== Exercise brief ==
Extend the essay on Aleksandr Dugin's book about the Great Reset, picking up after its last sentence.

== Text segment ==
☆ ☆ ☆ ☆

The Great Reset was announced as a project in 2020 at the World Economic Forum in Davos. “The world must act jointly and swiftly,” the plan states, “to revamp all aspects of our societies and economies, from education to social contracts and working conditions.” The scale of the revamping knows no limits: “Every country … must participate, and every industry … must be transformed.” Thus, the project envisions total, global transformation. Aleksandr Dugin’s book, The Great Awakening vs the Great Reset, aims to interpret the meaning of the Great Reset and to offer a plan of equal scope for opposing it.
“The main idea of the Great Reset,” he writes, “is the continuation of globalization and the strengthening of globalism after a series of failures: the conservative presidency of anti-globalist Trump, the growing influence of a multipolar world—especially of Russia and China, the rise of Islamic countries like Turkey, Iran, Pakistan, Saudi Arabia and their withdrawal from the influence of the West.” History almost did not end. The globalists want to ensure it does.
It is noteworthy that Dugin’s analysis forecasts escalation “with those countries and regimes that reject globalization,” “strengthening the NATO bloc,” “strengthening the structures of World Government,” and “widespread use of ‘demonization,’ ‘de-platforming’ and network ostracism (cancel culture) against all those who hold views different from the globalist one (both abroad and in the U.S. itself)” all of which has come to pass under Biden’s presidency, as documented, for instance, by Darren Beattie, Julie Kelly, and Glenn Greenwald. Russia’s “special military operation” only accelerated these trends but was partly also a response to them. Dugin’s language is reflected by Russia’s President Putin and Foreign Minister Lavrov when they speak not only about “multipolarity” but about the West’s attempt to “finish Russia off” after the Cold War. Globalization brooks no competition, whether domestically or abroad.
But Dugin’s analysis is not limited to the geopolitics of international order or to the propaganda war against, and persecution of, anti-globalist forces worldwide. He is also keen to address the ideological dimension of the Great Reset. In this book, he traces the roots of the globalist idea to the foundations of liberalism and the medieval dispute over the ontological status of universals. “This dispute,” Dugin explains, “split Catholic theologians into two camps: some recognized the existence of the common (species, genus, universalia), while others believed in only certain concrete, individual things, and interpreted their generalizing names as purely external conventional systems of classification.” The nominalists took the position that “only individual things and beings are real,” denying the reality of universals. For Dugin, this is the theoretical origin of liberal individualism: “Here, humans were seen only as individuals and nothing else, and all forms of collective identity (religion, class, etc.) were to be abolished.”

☆ ☆ ☆ ☆

== Provided data ==
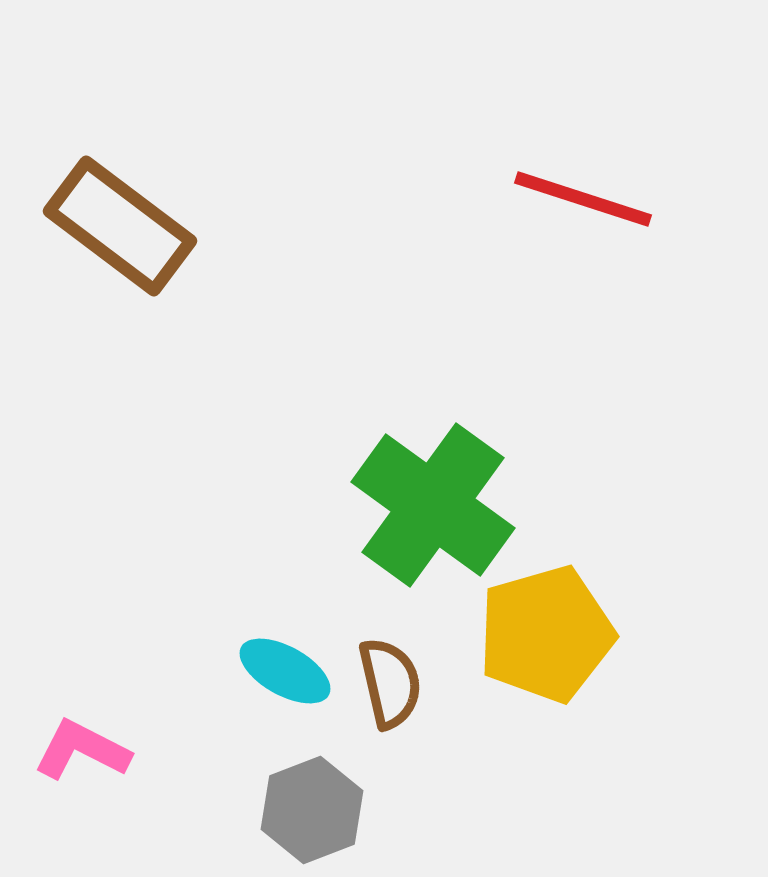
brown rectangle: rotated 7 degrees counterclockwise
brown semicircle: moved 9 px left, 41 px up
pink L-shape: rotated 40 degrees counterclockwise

☆ ☆ ☆ ☆

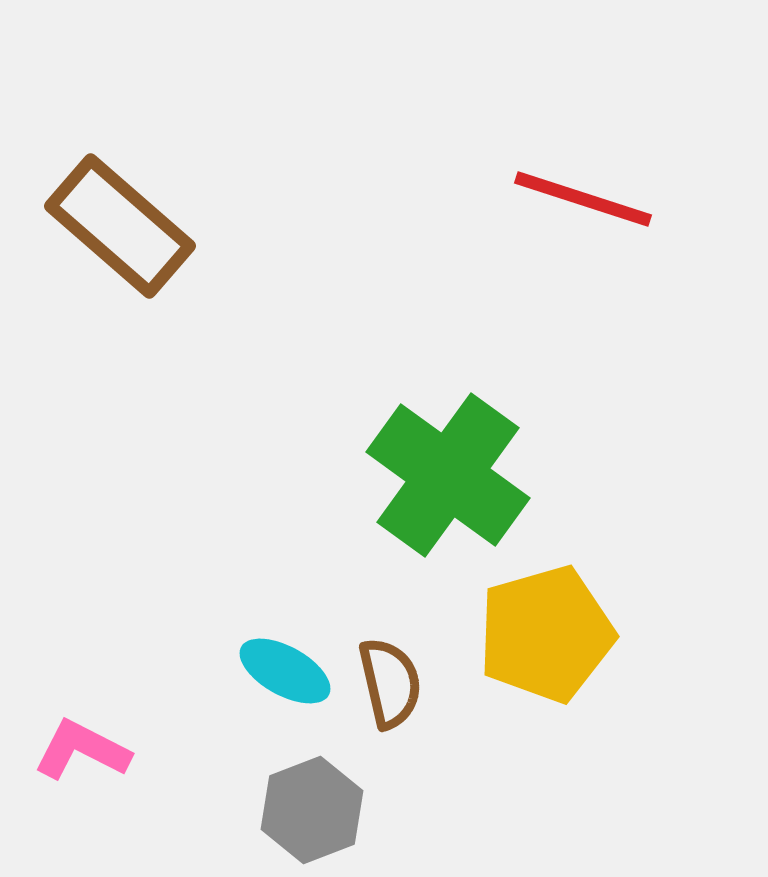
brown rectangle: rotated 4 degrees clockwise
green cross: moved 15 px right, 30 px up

☆ ☆ ☆ ☆

== Response for this exercise ==
To see what makes this a powerful perspective, consider how it illuminates two trends of contemporary global liberalism. After rejecting the most influential forms of collective identity and defeating its collectivist ideological rivals, communism and fascism, liberalism discovers “two more forms of collective identity”: gender and humanity itself. We are currently in the phase of “gender politics, the transformation of the category of gender into something ‘optional’ and dependent on individual choice.” Transgenderism, in other words, is the logical application of the principle of individualism or nominalism to the latest form of collective identity standing in the way of progress. After gender politics, Dugin warns, transhumanism will come more fully to the fore, since “the human is also a collective identity, which means that it must be overcome, abolished, destroyed.” Just as the “individual” can choose to be “religious or atheist,” “male or female,” soon the choice will extend to “human or not.”
That might seem ridiculous. But it’s worth remembering something. In 1960, Leo Strauss lectured on Marx at the University of Chicago. He stated the following argument. “If the division of labor is rooted ultimately in the bisexuality of man [i.e., our division into male and female sexes]…and the division of labor is to be overcome, let’s get rid of the bisexuality.” In other words, Strauss saw that the implication of Marxist egalitarianism was overcoming the sexual difference between man and woman as the source of the division of labor and therefore inequality. The class laughed at the preposterous notion. “Don’t laugh,” Strauss replied, “I mean, it is silly but it is a very serious problem… Marx’s position describes itself as humanism. How can there be a humanism if there is no relevant essential difference between men and brutes, and therefore if there is no relevant essence of man? No humanism without a fixed nature of man which may undergo any changes but which retains its identity within the change.”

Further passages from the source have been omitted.